WHAT YOU WILL DO: Output the entries below without any alteration.

GIVEN DATA START

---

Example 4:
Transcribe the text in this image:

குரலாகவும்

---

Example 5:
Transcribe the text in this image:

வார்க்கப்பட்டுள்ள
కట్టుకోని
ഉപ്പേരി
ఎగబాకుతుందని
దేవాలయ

GIVEN DATA END

WRITTEN ANSWER:
---

Example 4:
Transcribe the text in this image:

குரலாகவும்

---

Example 5:
Transcribe the text in this image:

வார்க்கப்பட்டுள்ள
కట్టుకోని
ഉപ്പേരി
ఎగబాకుతుందని
దేవాలయ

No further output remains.